Sous l’égide d’une « théorie critique », un concept critique de « spectacle » est produit (Thèse 203), dont l’objet est de définir cette longue période de l’Histoire ayant présidé à la « négation de la vie » humaine et à la perte de sa qualité du fait de la « forme marchandise » élargie (préface à la troisième édition, 1992). Quel est le cours de ce processus ? Le déploiement de la force « spectaculaire », tant comme mode de production industrielle que comme technique de gouvernement : « La critique qui atteint la vérité du spectacle le découvre comme la négation visible de la vie ; comme une négation de la vie qui est devenue visible » (Thèse 10). Les spectacles, engagés dans cette histoire, ne se contentent plus de muer le réel en images.

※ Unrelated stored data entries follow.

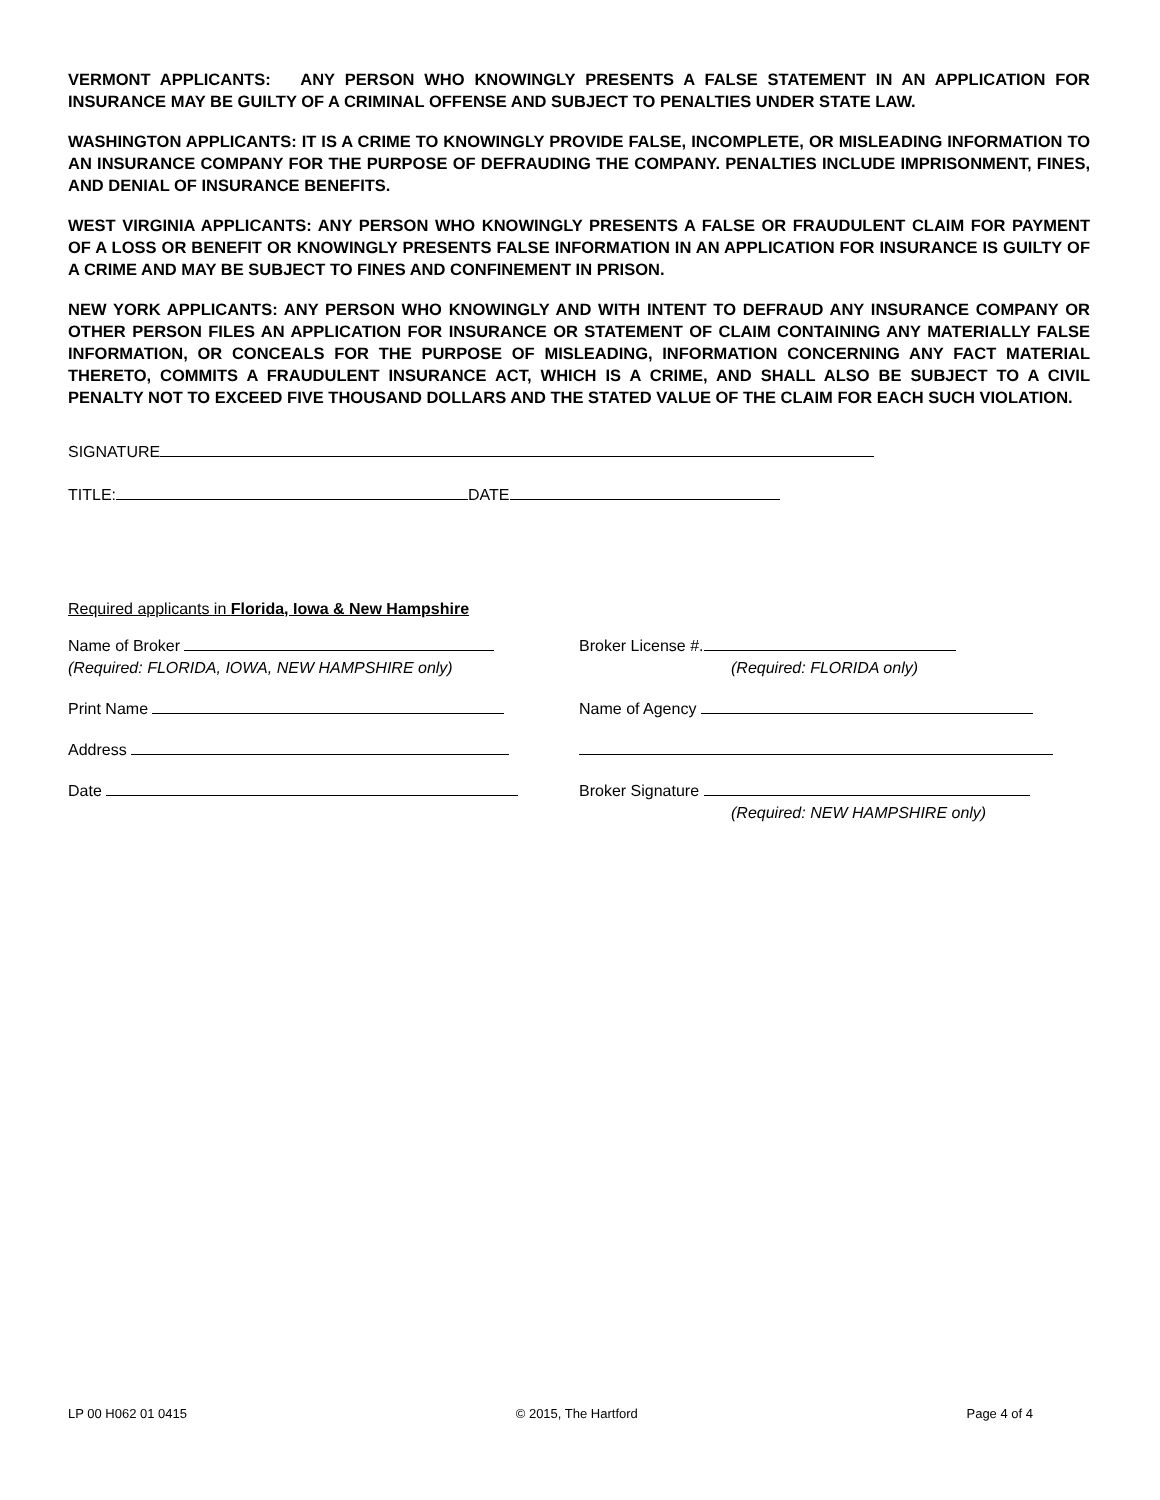VERMONT APPLICANTS: ANY PERSON WHO KNOWINGLY PRESENTS A FALSE STATEMENT IN AN APPLICATION FOR INSURANCE MAY BE GUILTY OF A CRIMINAL OFFENSE AND SUBJECT TO PENALTIES UNDER STATE LAW.
WASHINGTON APPLICANTS: IT IS A CRIME TO KNOWINGLY PROVIDE FALSE, INCOMPLETE, OR MISLEADING INFORMATION TO AN INSURANCE COMPANY FOR THE PURPOSE OF DEFRAUDING THE COMPANY. PENALTIES INCLUDE IMPRISONMENT, FINES, AND DENIAL OF INSURANCE BENEFITS.
WEST VIRGINIA APPLICANTS: ANY PERSON WHO KNOWINGLY PRESENTS A FALSE OR FRAUDULENT CLAIM FOR PAYMENT OF A LOSS OR BENEFIT OR KNOWINGLY PRESENTS FALSE INFORMATION IN AN APPLICATION FOR INSURANCE IS GUILTY OF A CRIME AND MAY BE SUBJECT TO FINES AND CONFINEMENT IN PRISON.
NEW YORK APPLICANTS: ANY PERSON WHO KNOWINGLY AND WITH INTENT TO DEFRAUD ANY INSURANCE COMPANY OR OTHER PERSON FILES AN APPLICATION FOR INSURANCE OR STATEMENT OF CLAIM CONTAINING ANY MATERIALLY FALSE INFORMATION, OR CONCEALS FOR THE PURPOSE OF MISLEADING, INFORMATION CONCERNING ANY FACT MATERIAL THERETO, COMMITS A FRAUDULENT INSURANCE ACT, WHICH IS A CRIME, AND SHALL ALSO BE SUBJECT TO A CIVIL PENALTY NOT TO EXCEED FIVE THOUSAND DOLLARS AND THE STATED VALUE OF THE CLAIM FOR EACH SUCH VIOLATION.
SIGNATURE
TITLE: DATE
Required applicants in Florida, Iowa & New Hampshire
Name of Broker
(Required: FLORIDA, IOWA, NEW HAMPSHIRE only)
Print Name
Address
Date
Broker License #.
(Required: FLORIDA only)
Name of Agency
Broker Signature
(Required: NEW HAMPSHIRE only)
LP 00 H062 01 0415 © 2015, The Hartford Page 4 of 4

Les images sont devenues des êtres réels, des représentations indépendantes, qui provoquent des effets hypnotiques (Thèse 18).

Comment ne pas admettre alors que les spectacles passent désormais pour les gardiens du sommeil des consciences (Thèse 21) ? Ils maintiennent la séparation entre les citoyennes et les citoyens et la réalité des divisions et de l’aliénation, en maintenant l’illusion de l’unité. Il peut alors s’agir autant de la publicité qui engendre l’aliénation du spectateur au profit de l’objet contemplé (qui est le résultat de sa propre activité inconsciente), que des spectacles artistiques pour peu qu’ils s’insèrent dans les images dominantes du besoin (Thèse 30).

 

L’aliénation du public

Dans ce cadre, si « le public » (cette fois des arts et de la culture) n’est pas répertorié en tant que tel dans le sommaire de La Société du spectacle, si la racine « public » est employée surtout sous la forme de « publicité », « publicitaire », etc., la question traverse tout de même la totalité de l’ouvrage. Au demeurant, au-delà de l’analyse d’une société du spectacle, peut-on imaginer que l’évocation des spectacles s’accomplisse sans poser le problème de leur corrélat : le public ? Même si les spectacles ne sont que la manifestation superficielle du spectacle, ils en sont la manifestation écrasante, en particulier dans les « moyens de communication de masse » (Thèse 24). Si le spectacle a soumis les « hommes vivants dans la mesure où l’économie les a totalement soumis » (Thèse 16), les spectacles sont devenus le « mauvais rêve de la société moderne enchaînée, qui n’exprime finalement que son désir de dormir » (Thèse 21).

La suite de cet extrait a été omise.